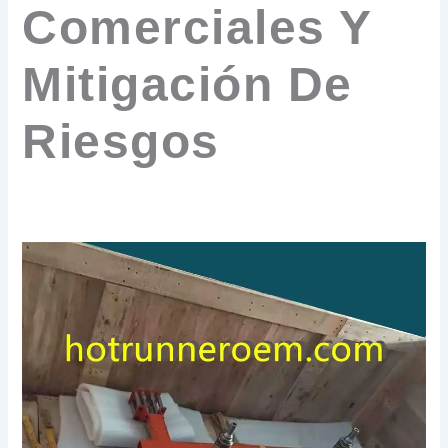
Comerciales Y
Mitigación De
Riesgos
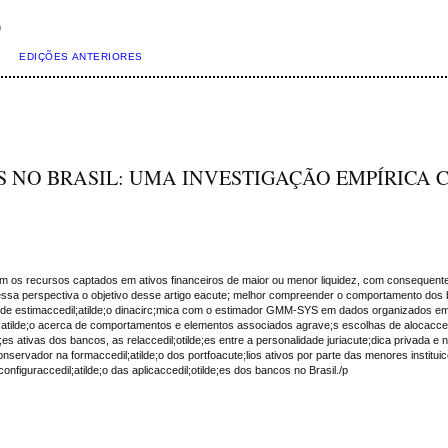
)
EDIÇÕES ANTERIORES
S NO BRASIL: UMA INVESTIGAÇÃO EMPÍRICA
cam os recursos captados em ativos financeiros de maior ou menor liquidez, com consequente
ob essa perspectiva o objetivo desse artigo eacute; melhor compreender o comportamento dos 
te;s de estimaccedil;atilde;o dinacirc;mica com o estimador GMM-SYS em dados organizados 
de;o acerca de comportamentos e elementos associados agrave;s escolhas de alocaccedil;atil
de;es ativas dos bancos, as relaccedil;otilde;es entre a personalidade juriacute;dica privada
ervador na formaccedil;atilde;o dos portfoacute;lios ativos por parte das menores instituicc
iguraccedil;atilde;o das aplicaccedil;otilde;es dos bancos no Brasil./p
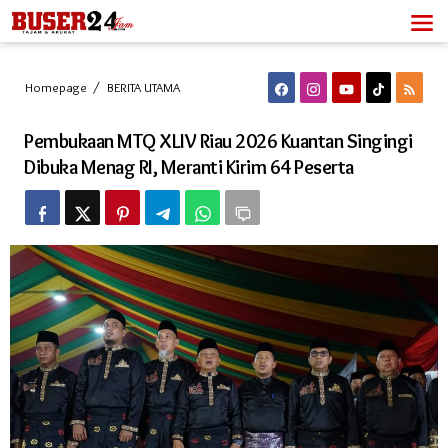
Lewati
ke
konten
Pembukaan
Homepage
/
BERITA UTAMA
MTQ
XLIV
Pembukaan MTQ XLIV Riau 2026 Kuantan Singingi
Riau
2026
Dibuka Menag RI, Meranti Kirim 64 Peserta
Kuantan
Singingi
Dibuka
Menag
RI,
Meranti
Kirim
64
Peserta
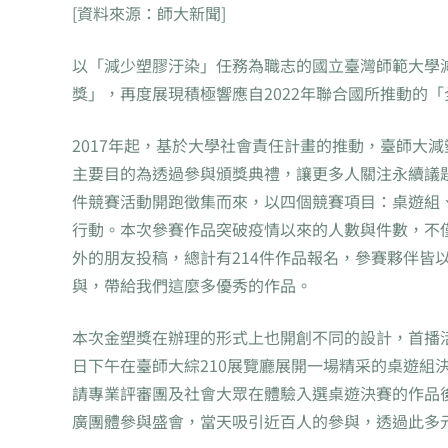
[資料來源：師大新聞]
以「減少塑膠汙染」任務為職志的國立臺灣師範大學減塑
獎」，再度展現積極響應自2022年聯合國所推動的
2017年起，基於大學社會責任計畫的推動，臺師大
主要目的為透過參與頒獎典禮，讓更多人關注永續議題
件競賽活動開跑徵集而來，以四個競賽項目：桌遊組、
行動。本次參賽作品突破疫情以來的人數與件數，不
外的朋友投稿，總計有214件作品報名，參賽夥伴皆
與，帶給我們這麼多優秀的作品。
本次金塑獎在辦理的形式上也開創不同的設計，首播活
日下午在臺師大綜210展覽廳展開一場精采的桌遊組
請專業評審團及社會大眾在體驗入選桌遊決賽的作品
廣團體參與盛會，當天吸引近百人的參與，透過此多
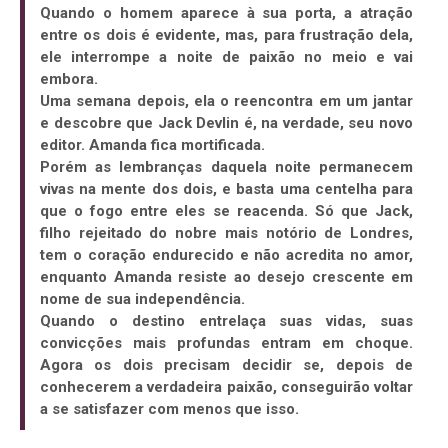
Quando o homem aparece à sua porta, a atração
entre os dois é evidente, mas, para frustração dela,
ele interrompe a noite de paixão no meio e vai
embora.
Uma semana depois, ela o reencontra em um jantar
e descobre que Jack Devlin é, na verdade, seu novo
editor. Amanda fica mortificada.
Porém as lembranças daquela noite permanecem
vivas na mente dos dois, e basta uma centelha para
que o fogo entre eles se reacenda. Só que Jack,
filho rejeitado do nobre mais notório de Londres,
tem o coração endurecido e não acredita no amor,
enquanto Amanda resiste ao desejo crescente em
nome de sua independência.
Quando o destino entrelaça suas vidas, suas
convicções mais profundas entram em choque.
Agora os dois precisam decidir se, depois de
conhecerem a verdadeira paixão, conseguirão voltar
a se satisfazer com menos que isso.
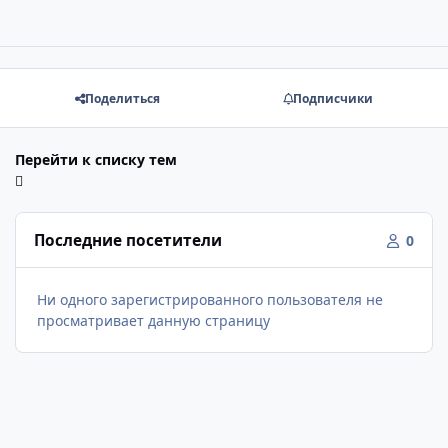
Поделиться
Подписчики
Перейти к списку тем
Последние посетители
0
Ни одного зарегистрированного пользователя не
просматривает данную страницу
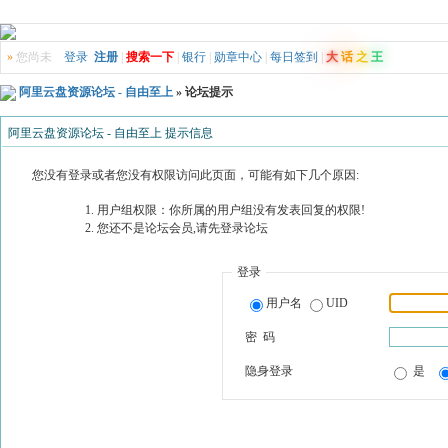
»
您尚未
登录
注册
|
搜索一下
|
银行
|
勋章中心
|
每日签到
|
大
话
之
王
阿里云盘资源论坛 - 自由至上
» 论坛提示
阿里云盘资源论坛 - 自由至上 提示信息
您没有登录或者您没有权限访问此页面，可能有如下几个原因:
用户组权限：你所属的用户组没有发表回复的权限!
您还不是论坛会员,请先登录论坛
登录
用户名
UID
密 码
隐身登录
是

TASK STATEMENT ::
Exactly the lines from the top of the listing through the line with "conhecerem a verdadeira", and no pictures, should be printed.

SOLUTION TO THIS EXERCISE ::
Comerciales Y
Mitigación De
Riesgos
)
EDIÇÕES ANTERIORES
S NO BRASIL: UMA INVESTIGAÇÃO EMPÍRICA
cam os recursos captados em ativos financeiros de maior ou menor liquidez, com consequente
ob essa perspectiva o objetivo desse artigo eacute; melhor compreender o comportamento dos 
te;s de estimaccedil;atilde;o dinacirc;mica com o estimador GMM-SYS em dados organizados 
de;o acerca de comportamentos e elementos associados agrave;s escolhas de alocaccedil;atil
de;es ativas dos bancos, as relaccedil;otilde;es entre a personalidade juriacute;dica privada
ervador na formaccedil;atilde;o dos portfoacute;lios ativos por parte das menores instituicc
iguraccedil;atilde;o das aplicaccedil;otilde;es dos bancos no Brasil./p
Lewati
ke
konten
Pembukaan
Homepage
/
BERITA UTAMA
MTQ
XLIV
Pembukaan MTQ XLIV Riau 2026 Kuantan Singingi
Riau
2026
Dibuka Menag RI, Meranti Kirim 64 Peserta
Kuantan
Singingi
Dibuka
Menag
RI,
Meranti
Kirim
64
Peserta
[資料來源：師大新聞]
以「減少塑膠汙染」任務為職志的國立臺灣師範大學減塑
獎」，再度展現積極響應自2022年聯合國所推動的
2017年起，基於大學社會責任計畫的推動，臺師大
主要目的為透過參與頒獎典禮，讓更多人關注永續議題
件競賽活動開跑徵集而來，以四個競賽項目：桌遊組、
行動。本次參賽作品突破疫情以來的人數與件數，不
外的朋友投稿，總計有214件作品報名，參賽夥伴皆
與，帶給我們這麼多優秀的作品。
本次金塑獎在辦理的形式上也開創不同的設計，首播活
日下午在臺師大綜210展覽廳展開一場精采的桌遊組
請專業評審團及社會大眾在體驗入選桌遊決賽的作品
廣團體參與盛會，當天吸引近百人的參與，透過此多
Quando o homem aparece à sua porta, a atração
entre os dois é evidente, mas, para frustração dela,
ele interrompe a noite de paixão no meio e vai
embora.
Uma semana depois, ela o reencontra em um jantar
e descobre que Jack Devlin é, na verdade, seu novo
editor. Amanda fica mortificada.
Porém as lembranças daquela noite permanecem
vivas na mente dos dois, e basta uma centelha para
que o fogo entre eles se reacenda. Só que Jack,
filho rejeitado do nobre mais notório de Londres,
tem o coração endurecido e não acredita no amor,
enquanto Amanda resiste ao desejo crescente em
nome de sua independência.
Quando o destino entrelaça suas vidas, suas
convicções mais profundas entram em choque.
Agora os dois precisam decidir se, depois de
conhecerem a verdadeira paixão, conseguirão voltar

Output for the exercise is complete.